Haziq has been an avid tech enthusiast since he was a young boy. He took apart his personal computer and put it back together while his peers were busy with their studies in school.
He studied Computer Science at Cambridge University and gained various experiences in the industry, including working for Google for over a year to help develop the popular web browser, Google Chrome.
Haziq eventually returned to Malaysia and made full use of his experience to set up his own research and development company, REKA, which has since worked on the creation of many innovative products such as intelligent LED boards and smart traffic lights.
However, the 27-year-old and his team have bigger plans and dream to make Malaysia known for its driverless car technology
Today, the creative REKA team is made of up several talented and great individuals from various backgrounds - from a local aerospace engineer who had a learning stint at NASA to a former researcher at Samsung in South Korea.
They are driven by the same passion to craft technology and their love for the country.
The team began its efforts in 2016 by developing its own self-driving technology and is working towards commercialising self-driving car.They successfully created an electronic chip known as RIG (Reka Innovation Gear) and tested it together with sensors, GPS, and videocam, on one of their first prototypes, a Proton Waja.
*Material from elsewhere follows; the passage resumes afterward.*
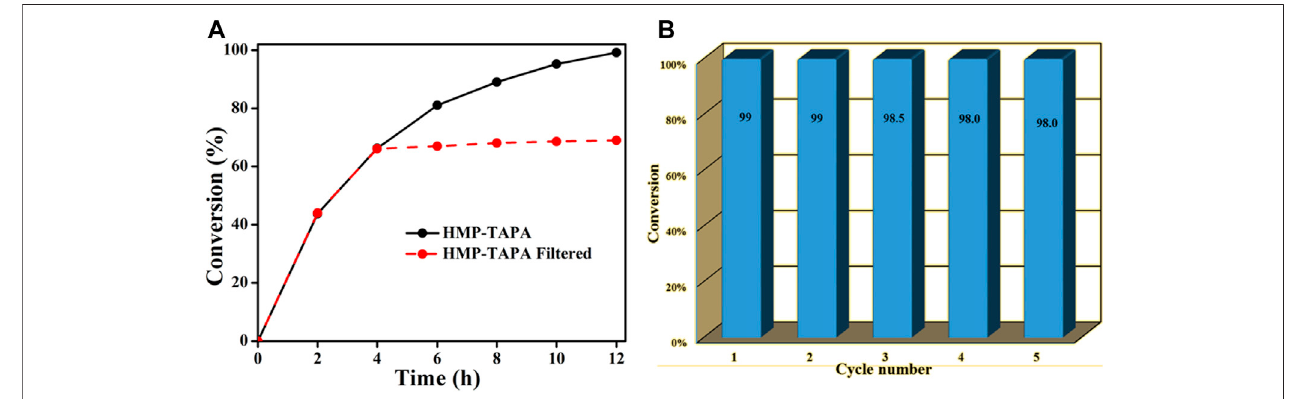
FIGURE 7 | (A) Leaching test for the HMP-TAPA catalyst removed after 4 h. (B) Recycling test of HMP-TAPA for fi ve successive cycles.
With two passengers in the rear seats and no driver, the self-driving car successfully made its way from Kuala Lumpur to Melaka.
The REKA team has made a lot of progress since then, as the team has upgraded its self-driving car into a Level 3 car
The latest prototype was showcased at the Malaysia Autoshow held at Malaysia Agro Exposition Park Serdang (MAEPS) in Seri Kembangan, Selangor last month.
Level 3 in the autonomous driving world indicates completely hands-free driving, which mean that a driver is still present and can intervene if necessary, but the person could switch to non-driving tasks, such as texting.
It was learned that REKA managed to obtain two Proton Perdana loaned to them by Majlis Amanah Rakyat (MARA) and NanoMalaysia to develop their prototypes.
Haziq recently revealed that the REKA team's innovation has attracted interests from foreign parties but the team is still waiting for local opportunities
In an interview with Paultan.org, Haziq reportedly said that several foreign companies from Singapore and Australia have expressed their interest to work together with REKA to further develop and refine its product's capabilities, yet the same cannot be said for local manufacturers and government agencies.
"Based on feedback from manufacturers and government agencies that we have met, they're not showing the interest as hoped in the potential of this homegrown tech.
"We're not rejecting the offers from foreign parties, but in the coming year or two we will try to survive and find a way to contribute our energy and skills to our own country. If that doesn't work out, then we will consider the offers from foreign parties," he told Paultan.org, adding that there's also the issue of patent ownership.